Longtrunk conger
- Conservation status: Least Concern (IUCN 3.1)

Scientific classification
- Kingdom: Animalia
- Phylum: Chordata
- Class: Actinopterygii
- Order: Anguilliformes
- Family: Congridae
- Genus: Ariosoma
- Species: A. anale
- Binomial name: Ariosoma anale (Poey, 1860)
- Synonyms: Conger analis Poey, 1860; Ariosoma analis (Poey, 1860);

= Longtrunk conger =

- Authority: (Poey, 1860)
- Conservation status: LC
- Synonyms: Conger analis Poey, 1860, Ariosoma analis (Poey, 1860)

Species of fish

The longtrunk conger (Ariosoma anale), also known as the short-tail conger, is an eel in the family Congridae (conger/garden eels). It was described by Felipe Poey in 1860, originally under the genus Conger.
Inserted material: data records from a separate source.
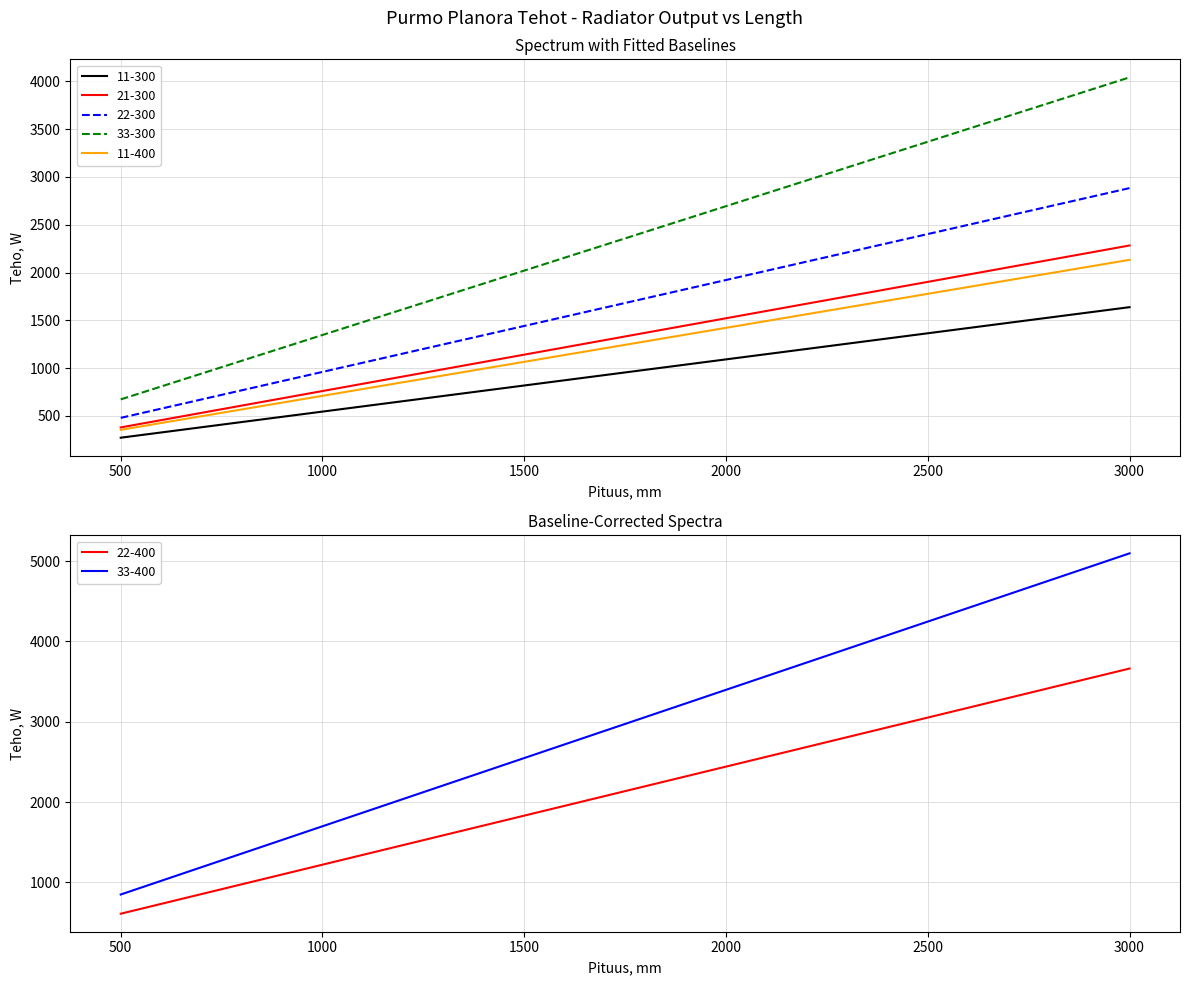

How many data points in 33-300 are above 1345?

7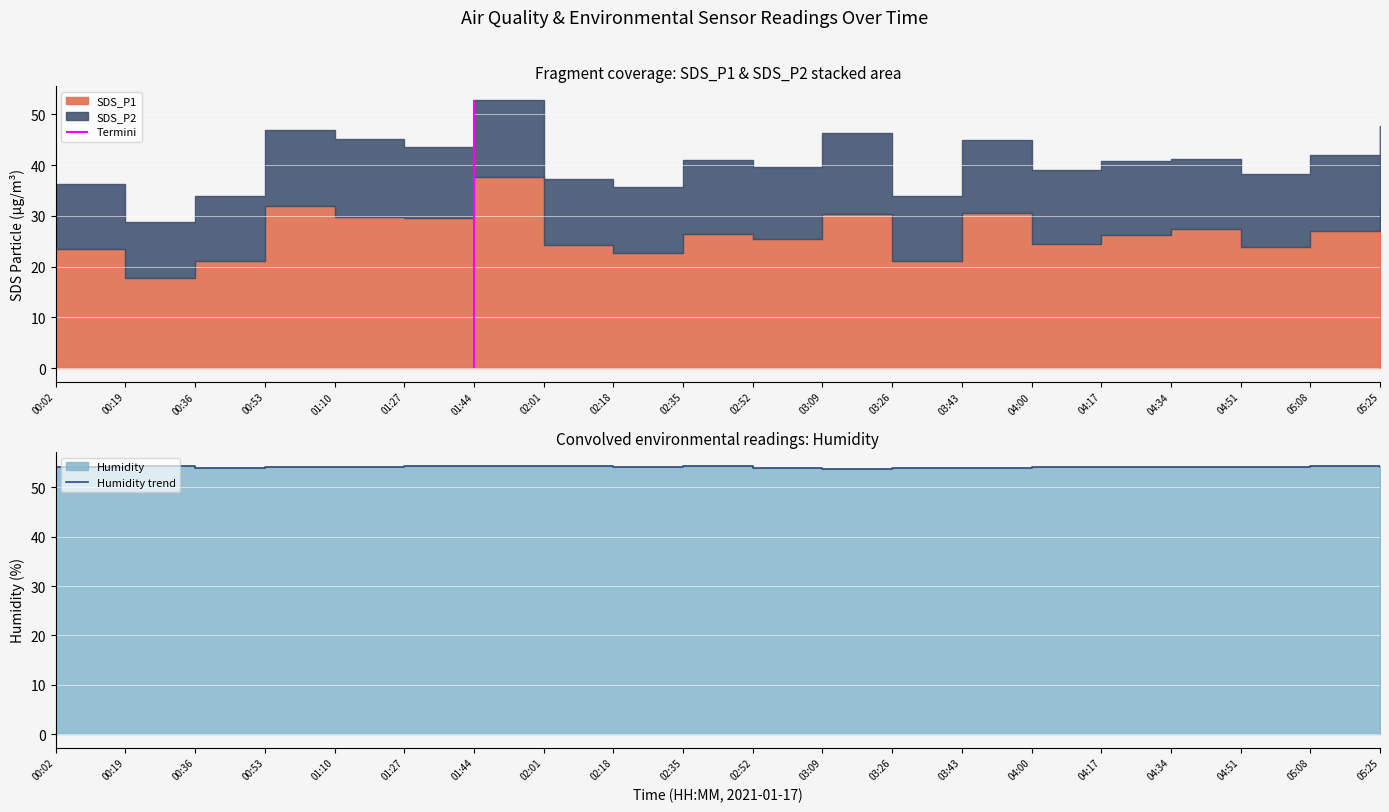

Reading left to right, list all the values displayed in this chart.

00:02=54.1	00:19=54.3	00:36=53.9	00:53=54.2	01:10=54.2	01:27=54.3	01:44=54.4	02:01=54.3	02:18=54.2	02:35=54.3	02:52=54.0	03:09=53.8	03:26=53.9	03:43=53.9	04:00=54.1	04:17=54.1	04:34=54.2	04:51=54.2	05:08=54.3	05:25=54.1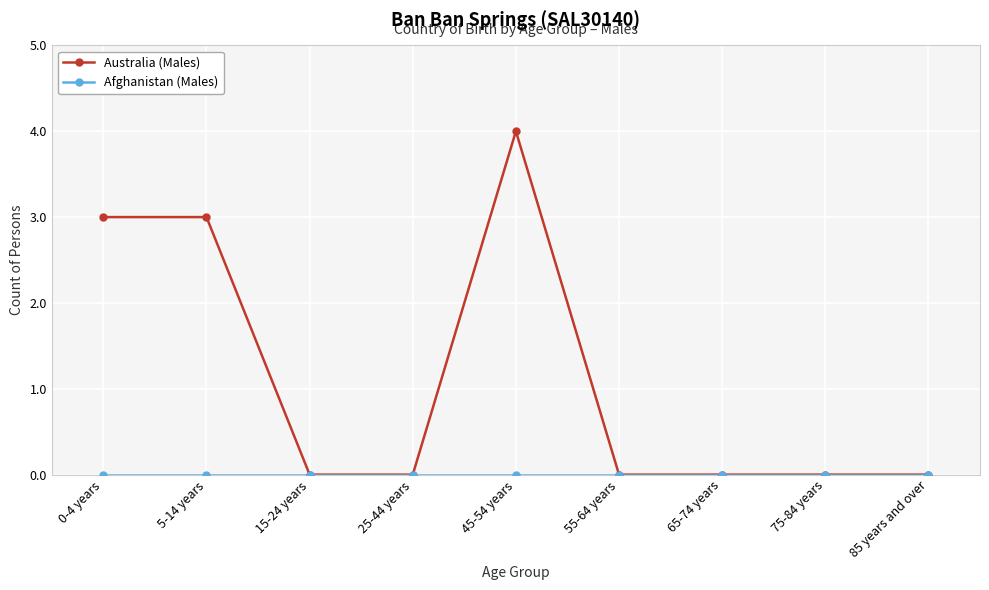

At which category is the sum across all series the highest?

45-54 years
It is a tropical, marine eel which is known from the western and eastern Atlantic Ocean, including southern Florida, Panama, the Guianas, and the Gulf of Guinea. It leads a benthic lifestyle, and inhabits sand and rock at a depth range of 11–63 meters. Males can reach a maximum total length of 36.3 centimeters.